In this research, the CF for Cypriot wine was determined. According to the results, glass bottles and electricity consumption in the winery could be the main target for CF mitigation, thus lowering the emissions of the winemaking sector. Management practices, such as the use of organic material instead of synthetic fertilizers in the vineyard could lead to further reduction of the wine CF and increase C sequestration in the soil, supporting sustainable management of soils. As the larger percentage of the emissions are Scopes 2 and 3, (not directly controlled by the winery) other sectors (e.g., electricity production; glass industry) also affect the emissions from the wine sector. Uncertainty analysis suggests that more work is needed for obtaining accurate results for the packaging materials, C sequestration in vines and N₂O emissions from soils and fertilizers. Furthermore, the analysis on GHGE from the wine sector of the island is based on one SME winery. While the rough estimate provided is a useful first step, more elaborate work is needed to estimate accurately sectoral GHGE.

CO₂-eq emissions were determined which might be helpful to some degree to the stakeholders in Cyprus (and other Mediterranean areas), due to lack of relevant data. However, LCA is evolving to include additional impact categories and methods addressing regional variation for life cycle impact assessment. In addition to GHGE, agriculture systems are responsible for other pollutants that harm the environment. Therefore, assessment shifting to more impact categories might be more informative to policy-makers for the implementation of sustainable production strategies. The approach and the tool used in the current work cannot account for other pollutants or impact categories.

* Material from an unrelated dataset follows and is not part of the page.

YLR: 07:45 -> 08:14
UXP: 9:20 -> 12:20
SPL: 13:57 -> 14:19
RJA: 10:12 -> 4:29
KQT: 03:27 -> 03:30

In addition, for the estimations at the sectoral level, it should be taken into account that only the 1/2000 area of vineyards was sampled and practices applied in different wineries as well as inputs use (e.g., electricity, fuels) may vary.

Nevertheless, the determination of the CF for the Cypriot wine could be a first step towards reducing GHGE and developing a branding strategy around the CF. Further research is required to determine the CF in Cypriot and Mediterranean wineries to quantify the CF hotspots and promote the potential for mitigation in the sector by increasing C sequestration in the vineyards.